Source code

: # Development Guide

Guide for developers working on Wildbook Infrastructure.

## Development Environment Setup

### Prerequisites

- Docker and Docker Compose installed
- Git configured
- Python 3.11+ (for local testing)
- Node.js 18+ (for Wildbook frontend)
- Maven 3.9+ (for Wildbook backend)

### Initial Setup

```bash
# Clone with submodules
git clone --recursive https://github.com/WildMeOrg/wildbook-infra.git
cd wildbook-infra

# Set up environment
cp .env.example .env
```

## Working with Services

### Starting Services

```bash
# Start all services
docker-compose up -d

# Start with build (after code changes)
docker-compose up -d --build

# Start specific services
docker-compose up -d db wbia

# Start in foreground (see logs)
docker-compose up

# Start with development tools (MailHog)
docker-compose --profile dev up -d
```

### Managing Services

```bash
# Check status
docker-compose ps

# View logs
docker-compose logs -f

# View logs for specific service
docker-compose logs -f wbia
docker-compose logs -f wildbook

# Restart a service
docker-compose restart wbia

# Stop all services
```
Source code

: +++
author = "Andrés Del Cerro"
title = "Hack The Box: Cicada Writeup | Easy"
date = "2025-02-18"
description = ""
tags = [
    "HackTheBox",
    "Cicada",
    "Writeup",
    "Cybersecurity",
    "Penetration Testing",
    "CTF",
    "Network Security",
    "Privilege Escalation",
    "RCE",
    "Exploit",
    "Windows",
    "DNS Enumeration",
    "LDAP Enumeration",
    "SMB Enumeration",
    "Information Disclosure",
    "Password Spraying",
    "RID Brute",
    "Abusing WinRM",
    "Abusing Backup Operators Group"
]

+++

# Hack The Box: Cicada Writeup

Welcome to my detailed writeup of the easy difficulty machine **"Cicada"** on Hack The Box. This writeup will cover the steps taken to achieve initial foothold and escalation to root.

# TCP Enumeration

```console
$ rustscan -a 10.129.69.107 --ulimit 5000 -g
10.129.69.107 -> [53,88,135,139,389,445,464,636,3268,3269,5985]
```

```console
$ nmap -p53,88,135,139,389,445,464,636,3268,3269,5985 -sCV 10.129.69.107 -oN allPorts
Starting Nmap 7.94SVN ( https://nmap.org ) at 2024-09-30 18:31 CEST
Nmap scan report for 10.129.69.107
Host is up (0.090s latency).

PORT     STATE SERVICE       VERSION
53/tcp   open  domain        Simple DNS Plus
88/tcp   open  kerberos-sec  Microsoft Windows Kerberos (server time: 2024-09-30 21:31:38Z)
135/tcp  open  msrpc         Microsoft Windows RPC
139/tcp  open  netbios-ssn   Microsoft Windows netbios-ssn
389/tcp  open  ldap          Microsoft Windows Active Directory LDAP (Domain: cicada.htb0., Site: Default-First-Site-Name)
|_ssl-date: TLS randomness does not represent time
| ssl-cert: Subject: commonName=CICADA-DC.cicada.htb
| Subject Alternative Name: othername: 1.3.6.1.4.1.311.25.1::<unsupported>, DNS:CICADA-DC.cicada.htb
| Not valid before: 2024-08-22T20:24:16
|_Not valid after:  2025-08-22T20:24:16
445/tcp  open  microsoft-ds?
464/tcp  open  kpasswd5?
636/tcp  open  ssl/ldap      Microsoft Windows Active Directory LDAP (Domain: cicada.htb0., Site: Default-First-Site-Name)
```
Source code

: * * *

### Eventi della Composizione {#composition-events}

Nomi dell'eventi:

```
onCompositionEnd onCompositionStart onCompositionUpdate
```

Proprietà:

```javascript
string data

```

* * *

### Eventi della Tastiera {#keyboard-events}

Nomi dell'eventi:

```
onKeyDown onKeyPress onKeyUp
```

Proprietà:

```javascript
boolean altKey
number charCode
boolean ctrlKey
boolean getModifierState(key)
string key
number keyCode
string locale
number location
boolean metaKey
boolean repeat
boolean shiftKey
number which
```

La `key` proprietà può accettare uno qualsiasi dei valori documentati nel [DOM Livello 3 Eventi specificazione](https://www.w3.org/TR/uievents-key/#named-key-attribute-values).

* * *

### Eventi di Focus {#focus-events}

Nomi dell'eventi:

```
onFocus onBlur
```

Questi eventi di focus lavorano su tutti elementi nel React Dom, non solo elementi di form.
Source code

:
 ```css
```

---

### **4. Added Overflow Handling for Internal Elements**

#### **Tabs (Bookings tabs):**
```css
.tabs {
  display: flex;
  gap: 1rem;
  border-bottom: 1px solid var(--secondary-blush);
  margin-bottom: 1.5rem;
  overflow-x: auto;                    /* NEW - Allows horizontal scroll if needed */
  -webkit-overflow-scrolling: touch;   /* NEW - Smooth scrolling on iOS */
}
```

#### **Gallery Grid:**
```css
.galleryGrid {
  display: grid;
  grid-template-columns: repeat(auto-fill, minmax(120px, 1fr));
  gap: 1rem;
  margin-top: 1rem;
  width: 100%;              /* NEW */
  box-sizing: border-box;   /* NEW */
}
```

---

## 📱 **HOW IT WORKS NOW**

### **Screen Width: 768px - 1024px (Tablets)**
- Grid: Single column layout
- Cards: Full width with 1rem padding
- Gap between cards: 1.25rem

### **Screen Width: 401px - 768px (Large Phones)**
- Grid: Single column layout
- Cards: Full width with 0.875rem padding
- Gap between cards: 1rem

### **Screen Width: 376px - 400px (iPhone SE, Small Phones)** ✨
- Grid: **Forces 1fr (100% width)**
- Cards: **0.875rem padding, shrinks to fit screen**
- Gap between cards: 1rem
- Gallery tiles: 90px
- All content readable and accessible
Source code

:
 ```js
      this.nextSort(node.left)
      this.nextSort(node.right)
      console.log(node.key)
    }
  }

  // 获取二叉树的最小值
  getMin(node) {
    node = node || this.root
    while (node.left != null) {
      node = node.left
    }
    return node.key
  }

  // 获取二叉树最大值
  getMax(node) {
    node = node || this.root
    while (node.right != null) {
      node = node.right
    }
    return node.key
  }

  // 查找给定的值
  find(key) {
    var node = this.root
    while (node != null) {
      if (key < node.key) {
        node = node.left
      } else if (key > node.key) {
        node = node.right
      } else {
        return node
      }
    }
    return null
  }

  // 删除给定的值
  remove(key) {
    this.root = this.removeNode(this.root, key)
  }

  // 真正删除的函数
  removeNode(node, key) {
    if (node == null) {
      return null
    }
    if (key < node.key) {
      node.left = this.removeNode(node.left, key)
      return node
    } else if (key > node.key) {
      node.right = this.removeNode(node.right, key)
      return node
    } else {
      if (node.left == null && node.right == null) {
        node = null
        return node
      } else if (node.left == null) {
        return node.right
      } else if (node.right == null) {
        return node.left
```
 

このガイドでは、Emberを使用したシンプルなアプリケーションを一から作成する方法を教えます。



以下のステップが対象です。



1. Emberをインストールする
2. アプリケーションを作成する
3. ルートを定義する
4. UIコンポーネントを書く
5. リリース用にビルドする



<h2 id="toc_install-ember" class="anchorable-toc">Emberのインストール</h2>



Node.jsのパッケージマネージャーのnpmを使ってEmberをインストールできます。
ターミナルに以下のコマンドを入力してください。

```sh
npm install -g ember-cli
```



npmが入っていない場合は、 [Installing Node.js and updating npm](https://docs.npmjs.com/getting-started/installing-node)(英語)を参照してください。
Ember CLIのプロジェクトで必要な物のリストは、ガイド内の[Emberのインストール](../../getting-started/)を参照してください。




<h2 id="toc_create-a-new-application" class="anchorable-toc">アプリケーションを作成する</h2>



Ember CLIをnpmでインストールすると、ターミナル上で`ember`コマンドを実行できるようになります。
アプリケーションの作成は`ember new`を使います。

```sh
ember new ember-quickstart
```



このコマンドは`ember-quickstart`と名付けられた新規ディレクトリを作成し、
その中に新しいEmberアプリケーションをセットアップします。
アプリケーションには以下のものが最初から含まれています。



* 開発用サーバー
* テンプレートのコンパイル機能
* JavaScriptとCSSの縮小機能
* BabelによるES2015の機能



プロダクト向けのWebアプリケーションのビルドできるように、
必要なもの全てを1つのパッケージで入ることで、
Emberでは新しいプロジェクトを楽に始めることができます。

[What the task requires] With no other words, report how many lines in the entries hold the string "number".

[Problem solution] 4